* **Text**:
---*---

Question

A grid map marks the plot of Harold’s garden in meters. The coordinates of the quadrilateral-shaped property are G(–8, 3), A(4, 8), R(10, 0), and D(–2, –5). He wants to build a short fence around the garden. The perimeter of his garden is meters.

Answer 1

Answer: 46

Explanation:

Given that the coordinates of the quadrilateral-shaped property are G(–8, 3), A(4, 8), R(10, 0), and D(–2, –5).

You need to find length GA, GD, RA and RD by using the formula

L = sqrt[ ( X2 - X1)^2 + ( Y2 -Y1 )^2 ]

Length GA will be

L = sqrt [ ( 8-3 )^2 + ( 4+8 )^2 ]

L = sqrt ( 5^2 + 12^2 )

L = sqrt(25 + 144)

L = sqrt (169)

L = 13.

Length GD will be

L = sqrt [ ( -5-3 )^2 + ( -2+8 )^2 ]

L = sqrt ( -8^2 + 6^2 )

L = sqrt(64 + 36)

L = sqrt (100)

L = 10.

Length RA will be

L = sqrt [ ( 10-4 )^2 + ( 0-8 )^2 ]

L = sqrt ( 6^2 + 8^2 )

L = sqrt(36 + 64)

L = sqrt (100)

L = 10.

Length RD will be

L = sqrt [ ( 10+2 )^2 + ( 0+5 )^2 ]

L = sqrt ( 12^2 + 5^2 )

L = sqrt(144 + 25)

L = sqrt (169)

L = 13.

The perimeter P will be

Substitute all the parameters into the formula below

P = GA + GD + RA + RD

P = 13 + 10 + 10 + 13

P = 46

---*---

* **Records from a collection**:
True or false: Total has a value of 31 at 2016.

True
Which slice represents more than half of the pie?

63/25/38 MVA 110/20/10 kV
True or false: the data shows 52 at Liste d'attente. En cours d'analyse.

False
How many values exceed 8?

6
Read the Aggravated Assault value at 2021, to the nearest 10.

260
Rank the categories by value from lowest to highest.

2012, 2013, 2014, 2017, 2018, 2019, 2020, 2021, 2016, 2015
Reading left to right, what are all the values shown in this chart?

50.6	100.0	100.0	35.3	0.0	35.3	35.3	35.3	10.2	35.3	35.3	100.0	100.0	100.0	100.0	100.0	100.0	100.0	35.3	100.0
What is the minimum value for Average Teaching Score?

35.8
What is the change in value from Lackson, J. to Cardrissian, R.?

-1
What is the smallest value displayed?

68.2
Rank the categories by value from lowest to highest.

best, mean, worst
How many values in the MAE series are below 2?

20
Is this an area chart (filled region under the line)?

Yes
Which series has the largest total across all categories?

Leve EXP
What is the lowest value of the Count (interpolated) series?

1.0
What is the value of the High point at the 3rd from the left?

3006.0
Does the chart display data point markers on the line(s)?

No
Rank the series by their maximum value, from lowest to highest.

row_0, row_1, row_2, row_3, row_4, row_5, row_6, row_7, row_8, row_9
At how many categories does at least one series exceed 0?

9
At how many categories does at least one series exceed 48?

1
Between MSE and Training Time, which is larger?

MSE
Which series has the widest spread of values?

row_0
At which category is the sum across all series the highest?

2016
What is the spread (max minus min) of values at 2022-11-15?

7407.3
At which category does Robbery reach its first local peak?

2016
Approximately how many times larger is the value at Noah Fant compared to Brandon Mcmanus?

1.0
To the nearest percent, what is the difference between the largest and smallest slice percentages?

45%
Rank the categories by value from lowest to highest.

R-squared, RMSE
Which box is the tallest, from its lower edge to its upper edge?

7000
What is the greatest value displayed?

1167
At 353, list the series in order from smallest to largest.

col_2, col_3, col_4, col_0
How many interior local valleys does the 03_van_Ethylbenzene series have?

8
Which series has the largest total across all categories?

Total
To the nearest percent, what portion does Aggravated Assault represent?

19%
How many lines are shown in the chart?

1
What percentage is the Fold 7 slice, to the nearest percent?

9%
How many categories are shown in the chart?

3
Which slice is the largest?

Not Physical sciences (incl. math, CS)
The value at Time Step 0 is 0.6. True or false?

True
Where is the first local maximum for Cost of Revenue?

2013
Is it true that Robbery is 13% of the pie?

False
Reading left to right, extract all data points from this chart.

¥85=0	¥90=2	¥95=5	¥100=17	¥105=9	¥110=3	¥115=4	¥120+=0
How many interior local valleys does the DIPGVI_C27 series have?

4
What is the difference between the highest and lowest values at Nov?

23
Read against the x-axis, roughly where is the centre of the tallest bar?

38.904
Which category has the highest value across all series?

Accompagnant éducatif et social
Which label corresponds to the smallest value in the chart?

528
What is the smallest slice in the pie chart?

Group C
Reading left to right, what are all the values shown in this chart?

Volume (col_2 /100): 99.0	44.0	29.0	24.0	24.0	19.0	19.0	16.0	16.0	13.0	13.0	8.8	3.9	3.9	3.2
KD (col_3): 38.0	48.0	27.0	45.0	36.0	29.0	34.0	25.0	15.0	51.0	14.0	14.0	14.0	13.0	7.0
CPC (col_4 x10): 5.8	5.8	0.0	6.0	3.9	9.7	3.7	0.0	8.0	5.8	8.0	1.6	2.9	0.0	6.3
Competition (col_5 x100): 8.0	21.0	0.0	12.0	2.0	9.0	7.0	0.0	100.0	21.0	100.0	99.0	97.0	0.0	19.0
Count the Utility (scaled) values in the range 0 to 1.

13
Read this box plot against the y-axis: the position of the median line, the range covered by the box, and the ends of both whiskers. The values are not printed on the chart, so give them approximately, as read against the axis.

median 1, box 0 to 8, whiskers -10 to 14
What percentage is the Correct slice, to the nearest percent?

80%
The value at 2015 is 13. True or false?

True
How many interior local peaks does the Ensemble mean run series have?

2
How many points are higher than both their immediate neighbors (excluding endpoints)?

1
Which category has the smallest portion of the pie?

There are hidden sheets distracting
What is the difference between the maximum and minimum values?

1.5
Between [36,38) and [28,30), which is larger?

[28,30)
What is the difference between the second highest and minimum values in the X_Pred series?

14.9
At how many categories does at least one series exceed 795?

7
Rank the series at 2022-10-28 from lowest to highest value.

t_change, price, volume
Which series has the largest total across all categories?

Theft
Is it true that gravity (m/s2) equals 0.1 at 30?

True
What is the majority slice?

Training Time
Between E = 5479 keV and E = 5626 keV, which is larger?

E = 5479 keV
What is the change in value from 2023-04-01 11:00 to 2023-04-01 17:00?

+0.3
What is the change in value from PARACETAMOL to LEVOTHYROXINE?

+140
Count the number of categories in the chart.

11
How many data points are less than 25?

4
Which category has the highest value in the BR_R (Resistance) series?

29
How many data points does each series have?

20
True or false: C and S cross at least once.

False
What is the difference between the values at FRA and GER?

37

---*---

* **Exercises to complete**:
• A. Copy the stretch of the garden perimeter thread from "You need to" through "sqrt(25 + 144)" word for word.
• B. Decide whether each statement agrees with the garden perimeter thread. Answer yes or no for each, and quote the deciding words of the thread exactly.
(i) The property is quadrilateral-shaped.
(ii) Harold plans to build a tall wall around the garden.
(iii) The grid map marks the plot of the garden in feet.
• C. In the garden perimeter thread, what value does the answer give for the perimeter of the garden?

* **Solutions below**:
• A.
You need to find length GA, GD, RA and RD by using the formula

L = sqrt[ ( X2 - X1)^2 + ( Y2 -Y1 )^2 ]

Length GA will be

L = sqrt [ ( 8-3 )^2 + ( 4+8 )^2 ]

L = sqrt ( 5^2 + 12^2 )

L = sqrt(25 + 144)

• B.
(i) Yes: "The coordinates of the quadrilateral-shaped property are G(–8, 3), A(4, 8), R(10, 0), and D(–2, –5)."
(ii) No: "He wants to build a short fence around the garden."
(iii) No: "A grid map marks the plot of Harold’s garden in meters."

• C. The perimeter is 46.